■ Document ■

┄┄┄┄┄┄┄┄┄┄

Posted on January 8, 2017

Ignoble Savages

Thomas Jackson, American Renaissance, January 1998

War Before Civilization, Lawrence Keeley, Oxford University Press, 1996, 245 pp.

Part of the anti-white mentality now prevailing in academic circles is the view that war and its attendant horrors are recent, largely European inventions. Before contact with the West, we are told, primitive man lived in harmony with nature and at peace with his neighbors. Even prehistoric Europeans were happy and peace-loving until their own civilization corrupted them.

War Before Civilization by Lawrence Keeley

Lawrence Keeley, who teaches anthropology at the University of Illinois, makes it overwhelmingly clear that this is nonsense. Most primitive and prehistoric societies probably made war so often that their people were far more likely to die in combat than the citizens of even the most warlike 19th or 20th century European nations. They also made war of the most cruel and brutal kind. Although words like “primitive” and “savage” have gone out of academic fashion, War Before Civilization could rehabilitate them single-handedly.

┄┄┄┄┄┄┄┄┄┄

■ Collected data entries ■

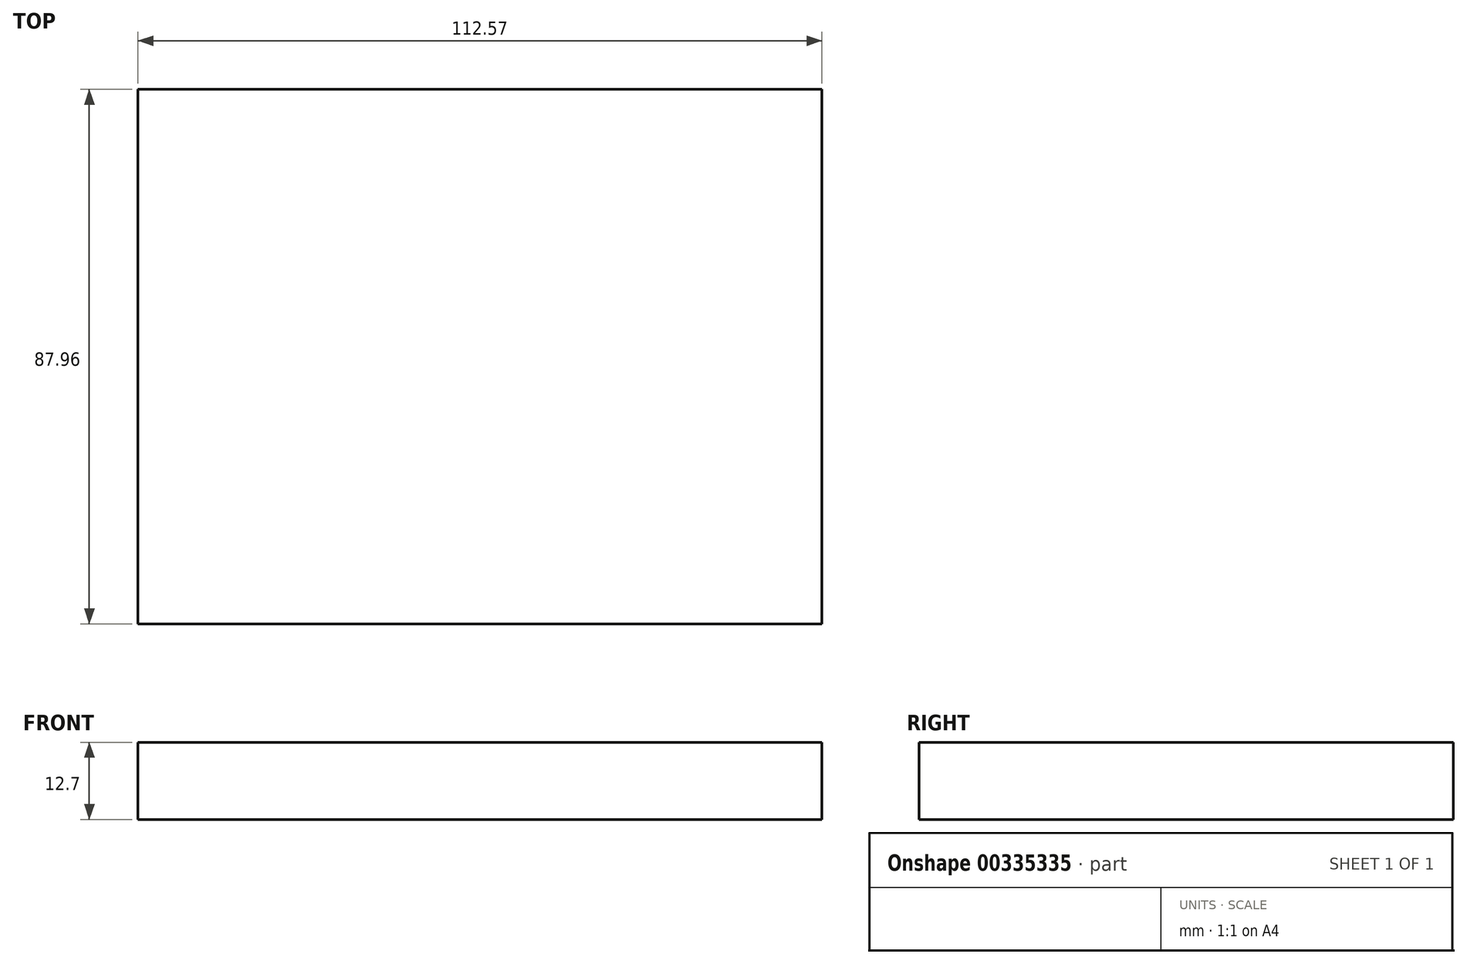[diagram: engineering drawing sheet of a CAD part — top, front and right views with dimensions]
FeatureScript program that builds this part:
annotation { "Feature Type Name" : "Feature", "Feature Type Description" : "" }
export const myFeature = defineFeature(function(context is Context, id is Id, definition is map)
    precondition{}
    {
        {
            var Q0;
            Q0=qCreatedBy(makeId("Top.planeOp"),FACE);
            var sketch = newSketch(context, id + "F0", { "sketchPlane" : qUnion([Q0])});
            skLineSegment(sketch, "E0.bottom", {"start": v(-55.89, 52.21) * mm, "end": v(56.68, 52.21) * mm});
            skLineSegment(sketch, "E0.top", {"start": v(-55.89, -35.75) * mm, "end": v(56.68, -35.75) * mm});
            skLineSegment(sketch, "E0.left", {"start": v(-55.89, 52.21) * mm, "end": v(-55.89, -35.75) * mm});
            skLineSegment(sketch, "E0.right", {"start": v(56.68, 52.21) * mm, "end": v(56.68, -35.75) * mm});
            skSolve(sketch);
        }
        {
            var Q0;
            Q0 = qSketchRegion(id + "F0", true);
            extrude(context, id + "F1", {"entities" : qUnion([Q0]), "oppositeDirection" : true, "depth" : 12.7 * mm});
        }
        {
            var Q0;
            Q0=makeQuery(id+"F1.opExtrude","CAP_FACE",FACE,{"disambiguationData":[OSD([sQuery(id+"F0.wireOp",EDGE,"E0.bottom"),sQuery(id+"F0.wireOp",EDGE,"E0.top"),sQuery(id+"F0.wireOp",EDGE,"E0.left"),sQuery(id+"F0.wireOp",EDGE,"E0.right")])],"isStart":true});
            var sketch = newSketch(context, id + "F2", { "sketchPlane" : qUnion([Q0])});
            skSolve(sketch);
        }
        {
            var Q0;
            Q0=makeQuery(id+"F1.opExtrude","CAP_FACE",FACE,{"disambiguationData":[OSD([sQuery(id+"F0.wireOp",EDGE,"E0.bottom"),sQuery(id+"F0.wireOp",EDGE,"E0.top"),sQuery(id+"F0.wireOp",EDGE,"E0.left"),sQuery(id+"F0.wireOp",EDGE,"E0.right")])],"isStart":false});
            var sketch = newSketch(context, id + "F3", { "sketchPlane" : qUnion([Q0])});
            skCircle(sketch, "E1", {"center": v(-35.5, 16.83) * mm, "radius": 6.35 * mm});
            skCircle(sketch, "E2", {"center": v(-35.5, -31.07) * mm, "radius": 6.35 * mm});
            skCircle(sketch, "E3", {"center": v(35.54, 16.83) * mm, "radius": 6.35 * mm});
            skCircle(sketch, "E4", {"center": v(37, -31.07) * mm, "radius": 6.35 * mm});
            skSolve(sketch);
        }
        {
            var Q0;
            Q0=sQuery(id+"F3.wireOp",EDGE,"E1");
            var Q1;
            Q1=sQuery(id+"F3.wireOp",EDGE,"E2");
            var Q2;
            Q2=sQuery(id+"F3.wireOp",EDGE,"E3");
            var Q3;
            Q3=sQuery(id+"F3.wireOp",EDGE,"E4");
            extrude(context, id + "F4", {"bodyType" : ToolBodyType.SURFACE, "surfaceEntities" : qUnion([Q0, Q1, Q2, Q3]), "depth" : 127 * mm});
        }
    });
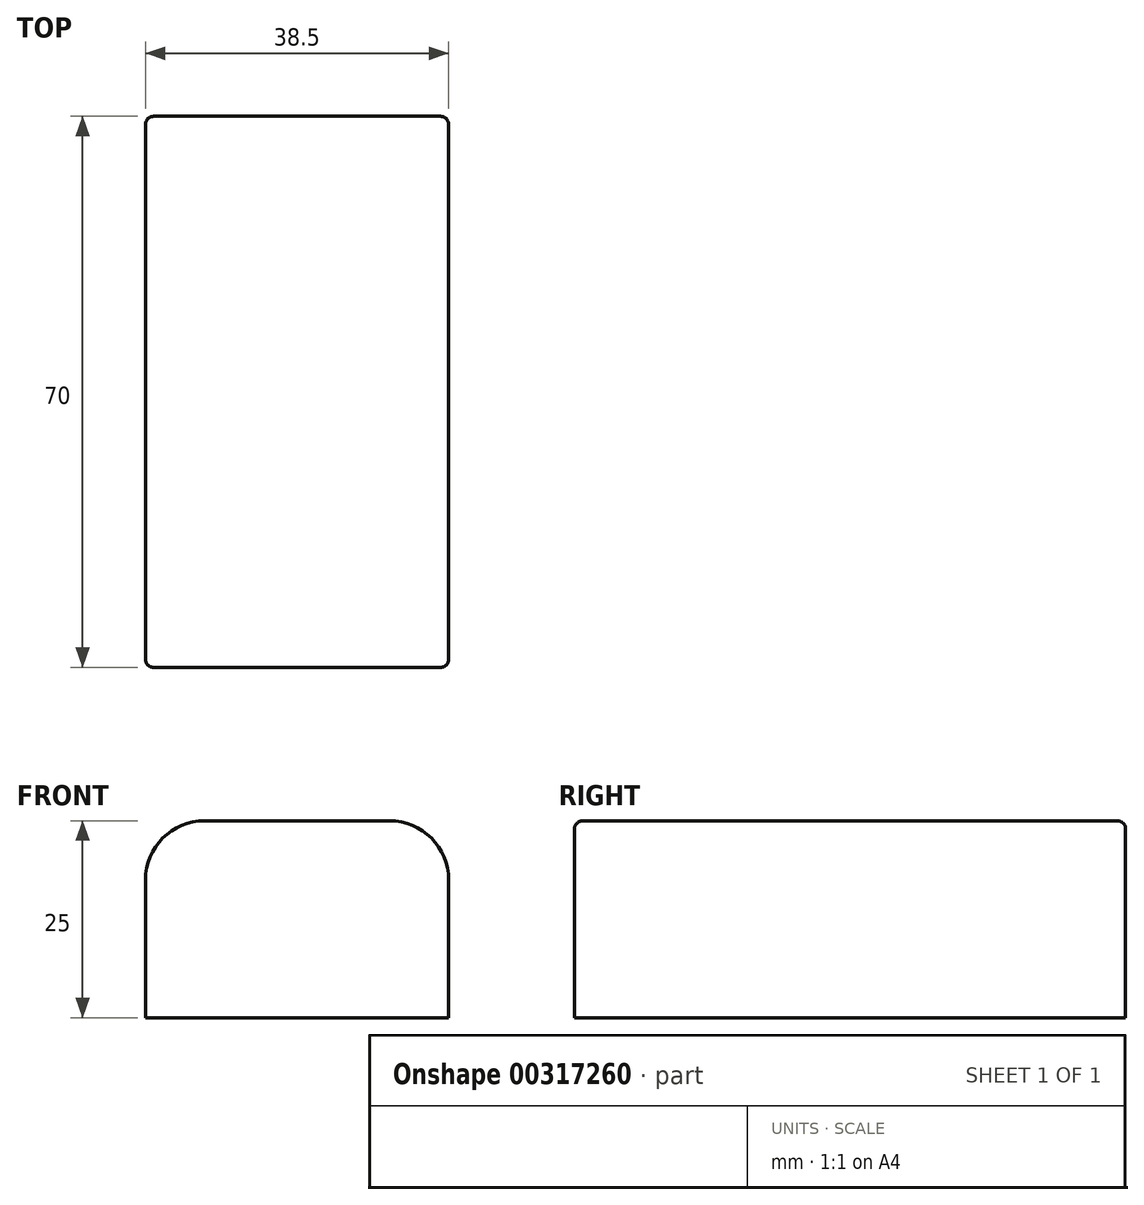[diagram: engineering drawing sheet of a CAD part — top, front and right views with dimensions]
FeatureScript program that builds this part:
annotation { "Feature Type Name" : "Feature", "Feature Type Description" : "" }
export const myFeature = defineFeature(function(context is Context, id is Id, definition is map)
    precondition{}
    {
        {
            var Q0;
            Q0=qCreatedBy(makeId("Top.planeOp"),FACE);
            var sketch = newSketch(context, id + "F0", { "sketchPlane" : qUnion([Q0])});
            skLineSegment(sketch, "E0.bottom", {"start": v(19.25, -35) * mm, "end": v(-19.25, -35) * mm});
            skLineSegment(sketch, "E0.top", {"start": v(19.25, 35) * mm, "end": v(-19.25, 35) * mm});
            skLineSegment(sketch, "E0.left", {"start": v(19.25, -35) * mm, "end": v(19.25, 35) * mm});
            skLineSegment(sketch, "E0.right", {"start": v(-19.25, -35) * mm, "end": v(-19.25, 35) * mm});
            skPoint(sketch, "E0.middle", {"position": v(0, 0) * mm});
            skSolve(sketch);
        }
        {
            var Q0;
            Q0=makeQuery(id+"F0.imprint","IMPRINT",FACE,{"disambiguationData":[TD([[makeQuery(id+"F0.imprint","IMPRINT",EDGE,{"derivedFrom":sQuery(id+"F0.wireOp",EDGE,"E0.bottom")}),-1.0]])]});
            extrude(context, id + "F1", {"entities" : qUnion([Q0]), "depth" : 25 * mm});
        }
        {
            var Q0;
            Q0=makeQuery(id+"F1.opExtrude","CAP_EDGE",EDGE,{"disambiguationData":[OSD([sQuery(id+"F0.wireOp",EDGE,"E0.left")])],"isStart":false});
            var Q1;
            Q1=makeQuery(id+"F1.opExtrude","CAP_EDGE",EDGE,{"disambiguationData":[OSD([sQuery(id+"F0.wireOp",EDGE,"E0.right")])],"isStart":false});
            fillet(context, id + "F2", {"entities" : qUnion([Q0, Q1]), "radius" : 7.5 * mm, "tangentPropagation" : true, "allowEdgeOverflow" : false});
        }
        {
            var Q0;
            Q0=makeQuery(id+"F1.opExtrude","SWEPT_EDGE",EDGE,{"disambiguationData":[OSD([sQuery(id+"F0.wireOp",EDGE,"E0.bottom"),sQuery(id+"F0.wireOp",EDGE,"E0.left")])]});
            var Q1;
            Q1=makeQuery(id+"F1.opExtrude","SWEPT_EDGE",EDGE,{"disambiguationData":[OSD([sQuery(id+"F0.wireOp",EDGE,"E0.top"),sQuery(id+"F0.wireOp",EDGE,"E0.left")])]});
            fillet(context, id + "F3", {"entities" : qUnion([Q0, Q1]), "radius" : 1 * mm, "tangentPropagation" : true, "allowEdgeOverflow" : false});
        }
    });
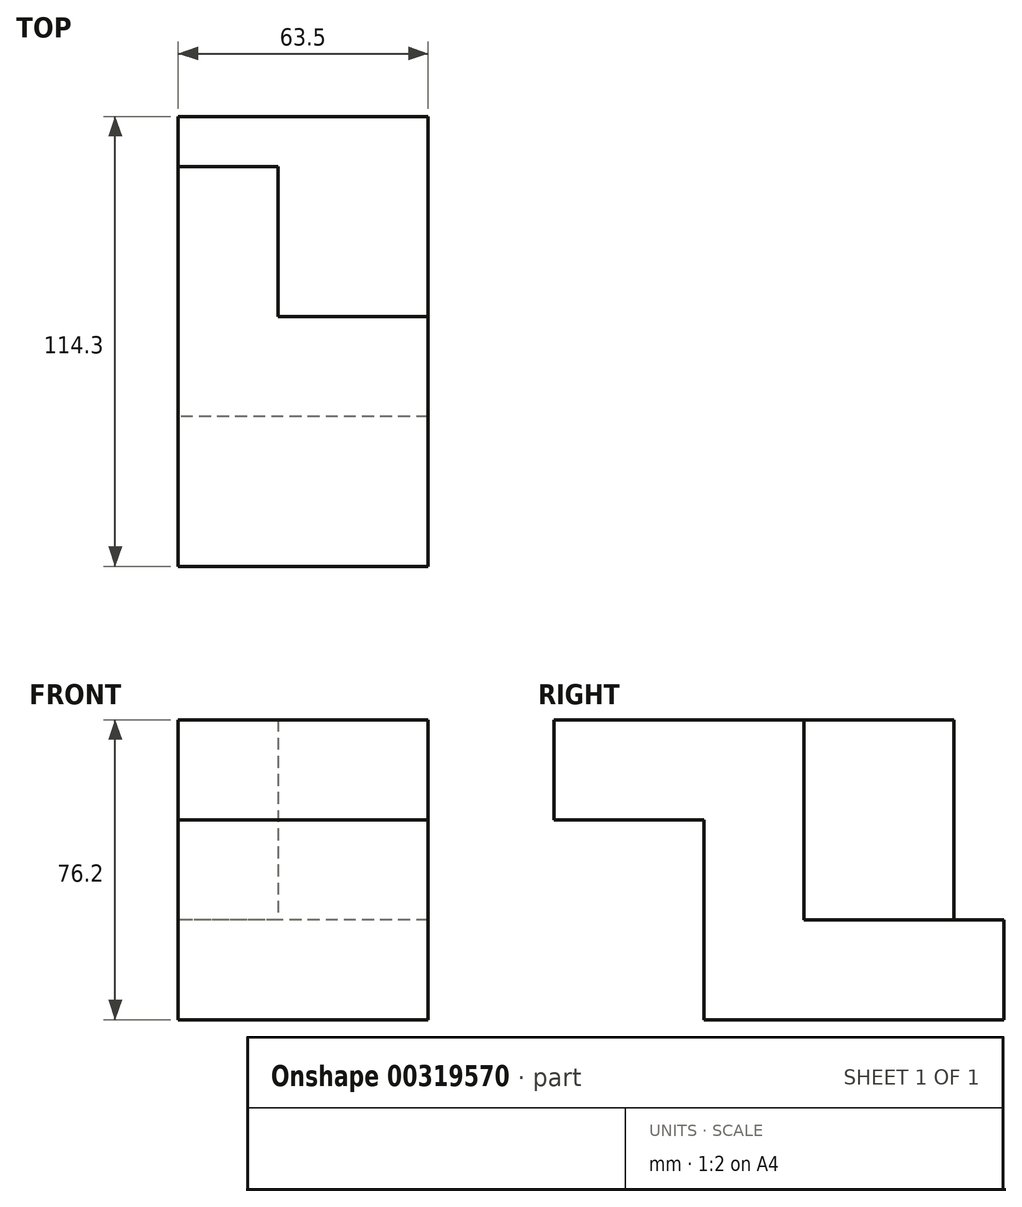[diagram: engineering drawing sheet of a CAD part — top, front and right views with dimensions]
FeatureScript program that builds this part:
annotation { "Feature Type Name" : "Feature", "Feature Type Description" : "" }
export const myFeature = defineFeature(function(context is Context, id is Id, definition is map)
    precondition{}
    {
        {
            var Q0;
            Q0=qCreatedBy(makeId("Right.planeOp"),FACE);
            var sketch = newSketch(context, id + "F0", { "sketchPlane" : qUnion([Q0])});
            skLineSegment(sketch, "E0", {"start": v(-55.94, 31.32) * mm, "end": v(7.56, 31.32) * mm});
            skLineSegment(sketch, "E1", {"start": v(7.56, 31.32) * mm, "end": v(7.56, -19.48) * mm});
            skLineSegment(sketch, "E2", {"start": v(7.56, -19.48) * mm, "end": v(58.36, -19.48) * mm});
            skLineSegment(sketch, "E3", {"start": v(58.36, -19.48) * mm, "end": v(58.36, -44.88) * mm});
            skLineSegment(sketch, "E4", {"start": v(58.36, -44.88) * mm, "end": v(-17.84, -44.88) * mm});
            skLineSegment(sketch, "E5", {"start": v(-17.84, -44.88) * mm, "end": v(-17.84, 5.92) * mm});
            skLineSegment(sketch, "E6", {"start": v(-17.84, 5.92) * mm, "end": v(-55.94, 5.92) * mm});
            skLineSegment(sketch, "E7", {"start": v(-55.94, 5.92) * mm, "end": v(-55.94, 31.32) * mm});
            skSolve(sketch);
        }
        {
            var Q0;
            Q0=makeQuery(id+"F0.imprint","IMPRINT",FACE,{"disambiguationData":[TD([[makeQuery(id+"F0.imprint","IMPRINT",EDGE,{"derivedFrom":sQuery(id+"F0.wireOp",EDGE,"E0")}),-1.0]])]});
            extrude(context, id + "F1", {"entities" : qUnion([Q0]), "depth" : 63.5 * mm});
        }
        {
            var Q0;
            Q0=makeQuery(id+"F1.opExtrude","SWEPT_FACE",FACE,{"disambiguationData":[OSD([sQuery(id+"F0.wireOp",EDGE,"E1")])]});
            var sketch = newSketch(context, id + "F2", { "sketchPlane" : qUnion([Q0])});
            skLineSegment(sketch, "E8", {"start": v(0, 31.32) * mm, "end": v(-25.4, 31.32) * mm});
            skLineSegment(sketch, "E9", {"start": v(-25.4, 31.32) * mm, "end": v(-25.4, -19.48) * mm});
            skLineSegment(sketch, "E10", {"start": v(-25.4, -19.48) * mm, "end": v(0, -19.48) * mm});
            skLineSegment(sketch, "E11", {"start": v(0, -19.48) * mm, "end": v(0, 31.32) * mm});
            skSolve(sketch);
        }
        {
            var Q0;
            Q0=makeQuery(id+"F2.imprint","IMPRINT",FACE,{"disambiguationData":[TD([[makeQuery(id+"F2.imprint","IMPRINT",EDGE,{"derivedFrom":sQuery(id+"F2.wireOp",EDGE,"E8")}),-1.0]])]});
            extrude(context, id + "F3", {"entities" : qUnion([Q0]), "operationType" : NewBodyOperationType.ADD, "depth" : 38.1 * mm});
        }
    });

┄┄┄┄┄┄┄┄┄┄

■ What this task involves ■
Write the next part of the review of War Before Civilization, picking up after its final sentence.

■ Exercise result ■
Where did the idea of peace-loving tribalists come from? Prof. Keeley gives due credit to Rousseau and his imagined ancestor, the noble savage, but argues that the worst damage has been done since the Second World War. Earlier European wars had been fought either by professional soldiers or, like the First World War, in narrow bands of territory. The horrors of the 1940s were so widespread and so harrowing that they left Europeans with a deep suspicion of their own civilization. This suspicion was part of the loss of will that brought down the European empires, and the rush to decolonize only encouraged sentimental foolishness about wise, long-suffering natives. The myth of the noble primitive is now a central part of the multicultural assault on the West.

Prof. Keeley points out that Americans started their romance with the savage earlier than Europeans but the process has been the same: “[I]n the United States during the nineteenth century, the nobility of “savages’ was directly proportional to one’s geographic distance from them.” As Easterners began to mourn the passing of the stalwart red man, “most Westerners still in direct contact with “wild’ Indians . . . regarded them as dangerous vermin, turbulent brigands, or useless beggars to be expelled or exterminated at any opportunity.”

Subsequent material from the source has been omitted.